You are viewing a plain text version of this content. The canonical link for it is here.
Posted to commits@druid.apache.org by GitBox <gi...@apache.org> on 2020/08/06 05:52:28 UTC
[GitHub] [druid] gianm commented on a change in pull request #10219: add isNullable to ColumnCapabilities, ColumnAnalysis

gianm commented on a change in pull request #10219:
URL: https://github.com/apache/druid/pull/10219#discussion_r466140881



##########
File path: processing/src/main/java/org/apache/druid/query/metadata/SegmentAnalyzer.java
##########
@@ -100,6 +100,11 @@ public long numRows(Segment segment)
 
     Map<String, ColumnAnalysis> columns = new TreeMap<>();
 
+    Function<String, ColumnCapabilities> adapterCapabilitesFn =

Review comment:
       I realize you just copied this code from somewhere else, but is there a way we can do this without `instanceof`? Maybe a new method on StorageAdapter with some nice javadocs? This code is pretty brittle otherwise.

##########
File path: processing/src/main/java/org/apache/druid/segment/serde/DictionaryEncodedColumnPartSerde.java
##########
@@ -329,6 +331,7 @@ public void read(ByteBuffer buffer, ColumnBuilder builder, ColumnConfig columnCo
         );
         builder
             .setHasMultipleValues(hasMultipleValues)
+            .setNullable(firstDictionaryEntry == null)

Review comment:
       What if it's a multi-value column with no explicit nulls, but some empty rows? Two questions in that scenario:
   
   1. Should a column like that report "yes" or "no" for having nulls? I'm guessing "yes" makes sense, because if you filter on `col is null` then that should match empty rows.

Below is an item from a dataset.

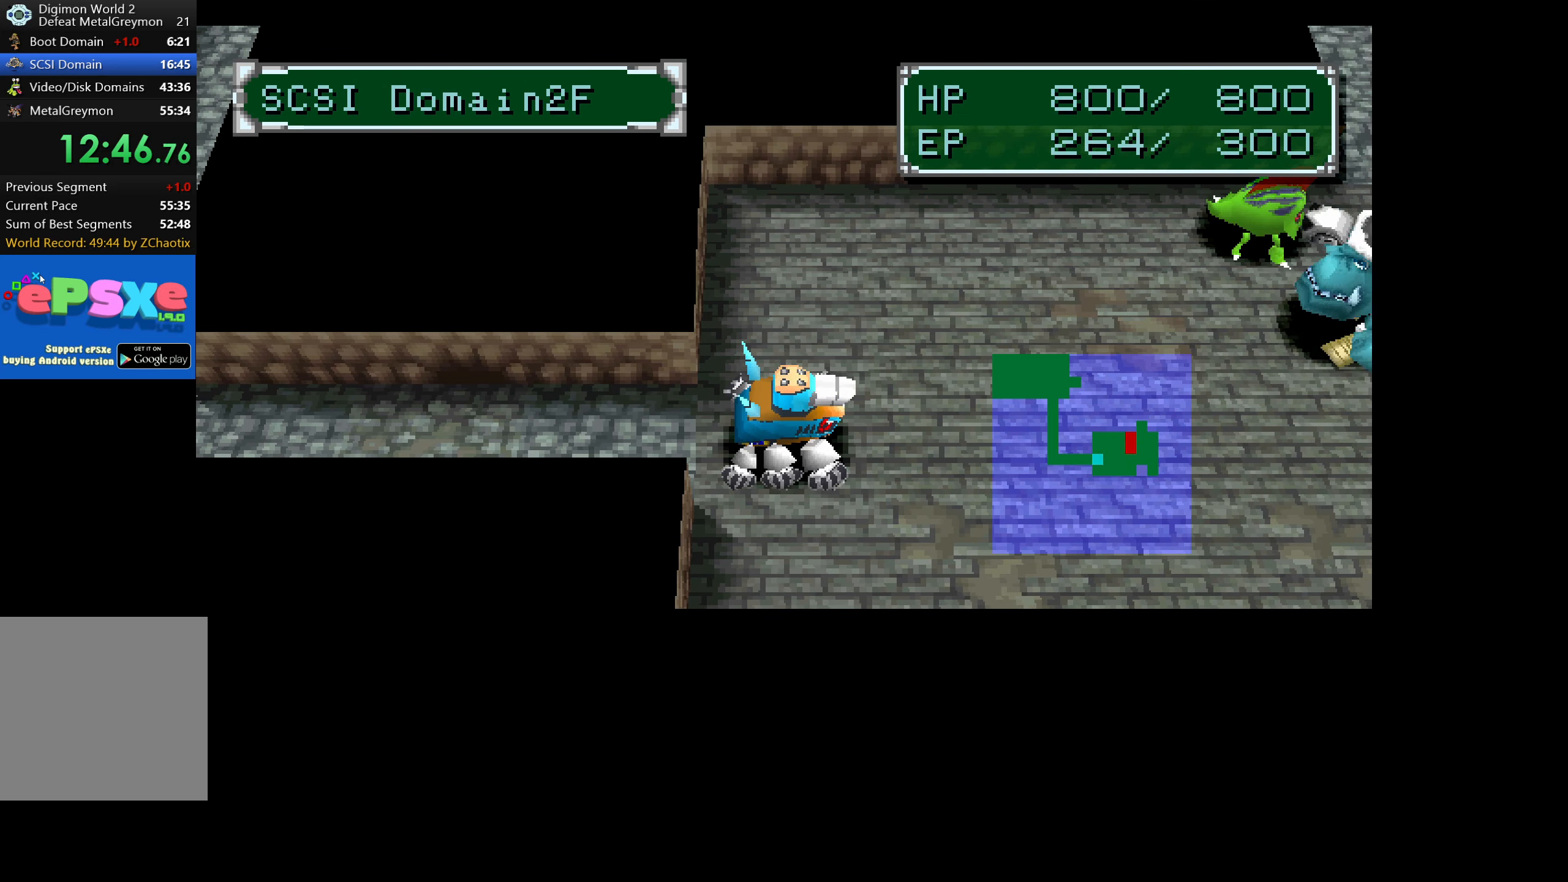
{"buttons": ["DPAD_DOWN", "DPAD_RIGHT"], "button_events": []}
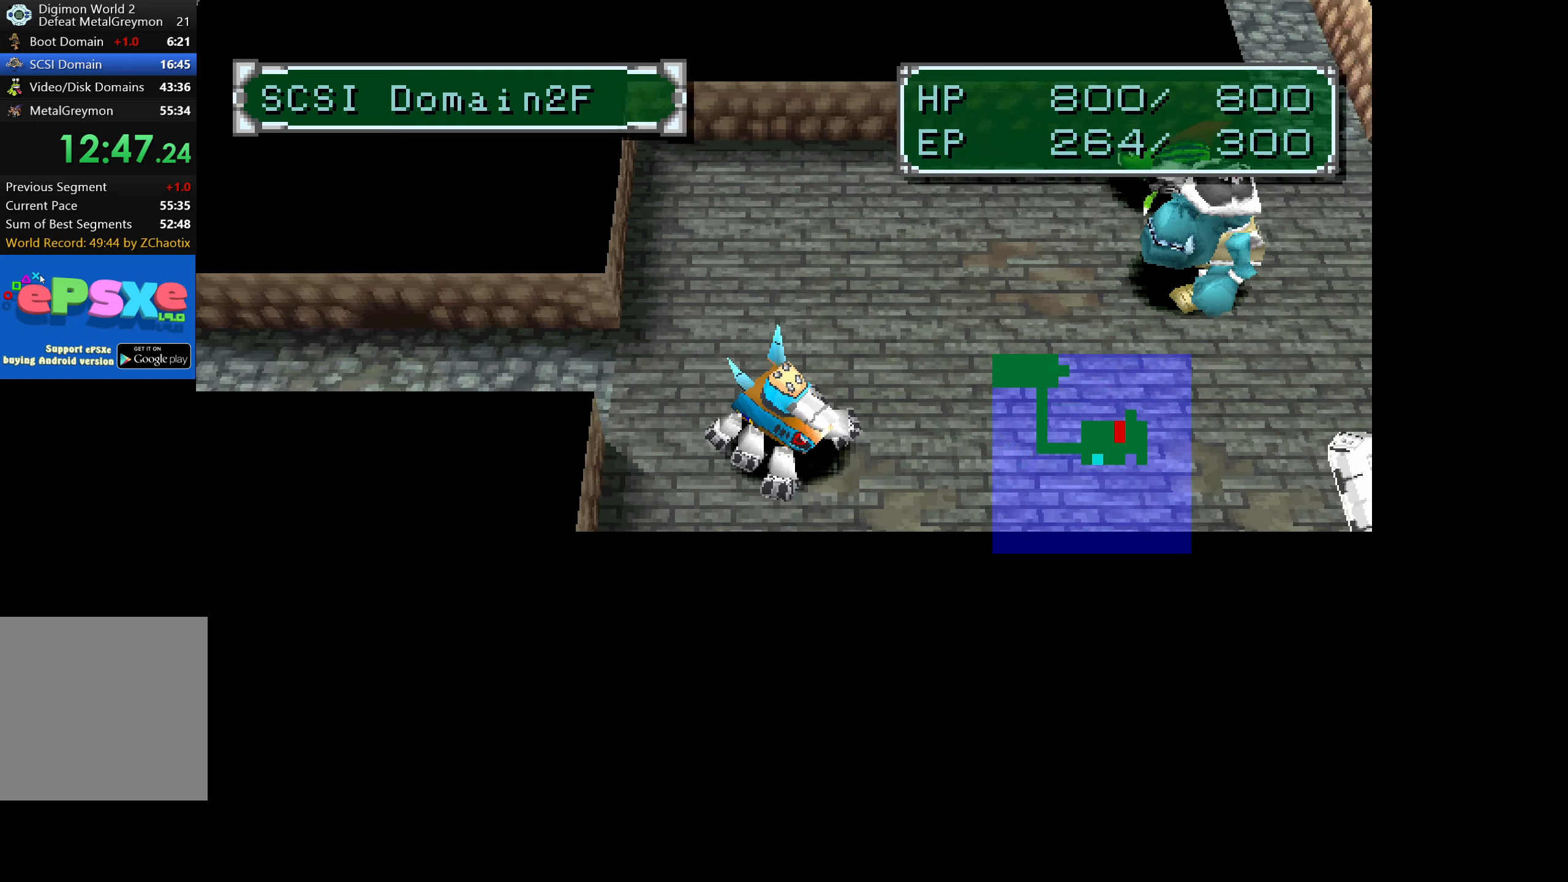
{"buttons": ["DPAD_RIGHT"], "button_events": [[117, "DPAD_DOWN", "up"]]}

So it stands to reason that it has nulls in some sense, even though you won't see them if you walk through the column.
   2. What will firstDictionaryEntry be?

##########
File path: processing/src/main/java/org/apache/druid/segment/column/ColumnCapabilitiesImpl.java
##########
@@ -72,22 +74,35 @@ public static ColumnCapabilitiesImpl snapshot(@Nullable final ColumnCapabilities
     copy.hasMultipleValues = copy.hasMultipleValues.coerceUnknownToBoolean(unknownIsTrue);
     copy.dictionaryValuesSorted = copy.dictionaryValuesSorted.coerceUnknownToBoolean(unknownIsTrue);
     copy.dictionaryValuesUnique = copy.dictionaryValuesUnique.coerceUnknownToBoolean(unknownIsTrue);
+    copy.nullable = copy.nullable.coerceUnknownToBoolean(unknownIsTrue);

Review comment:
       With this addition, I'm wondering if the `snapshot` method still makes sense. What reason is there that callers generally want to set all these unknown things to the same boolean? They don't seem incredibly related. Maybe we should have callers explicitly resolve all the unknowns in particular directions.

##########
File path: processing/src/main/java/org/apache/druid/segment/serde/DoubleNumericColumnPartSerdeV2.java
##########
@@ -152,13 +152,17 @@ public Deserializer getDeserializer()
 
       buffer.position(initialPos + offset);
       final ImmutableBitmap bitmap;
+      final boolean isNullable;
       if (buffer.hasRemaining()) {
         bitmap = bitmapSerdeFactory.getObjectStrategy().fromByteBufferWithSize(buffer);
+        isNullable = bitmap.size() > 0;

Review comment:
       It would be better to use `!bitmap.isEmpty()`, because `bitmap.size()` isn't always cached and could potentially require walking the bitmap. Similar comment for the other serde types.

##########
File path: processing/src/main/java/org/apache/druid/query/metadata/SegmentAnalyzer.java
##########
@@ -192,6 +193,7 @@ private ColumnAnalysis analyzeNumericColumn(
     return new ColumnAnalysis(
         capabilities.getType().name(),
         capabilities.hasMultipleValues().isTrue(),
+        capabilities.isNullable().isTrue(),

Review comment:
       When would it be unknown if a column has nulls?
   
   Will bad stuff happen if we return `false` when it actually does have nulls, but for some reason it's marked as unknown?

##########
File path: processing/src/main/java/org/apache/druid/segment/incremental/IncrementalIndex.java
##########
@@ -685,6 +685,9 @@ IncrementalIndexRowResult toIncrementalIndexRow(InputRow row)
         }
         dimsKeySize += indexer.estimateEncodedKeyComponentSize(dimsKey);
         // Set column capabilities as data is coming in
+        if (dimsKey == null) {
+          capabilities.setIsNullable(NullHandling.sqlCompatible());

Review comment:
       If it's string won't it still count as a null, even in replace-with-default mode?
   
   Btw, consider adding a `NullHandling.isNullable(ValueType)` method if seems useful.

##########
File path: processing/src/main/java/org/apache/druid/segment/column/ColumnCapabilities.java
##########
@@ -38,6 +38,7 @@
   boolean hasSpatialIndexes();
   Capable hasMultipleValues();
   boolean isFilterable();
+  Capable isNullable();

Review comment:
       Broad comment: "hasNulls" would be a better name for this property, because it's meant to mean whether or not the column really has nulls in it right now.
   
   "isNullable" will make people think of the SQL sense of the term, which is a different concept: it means a column could have nulls potentially, even if it doesn't right now.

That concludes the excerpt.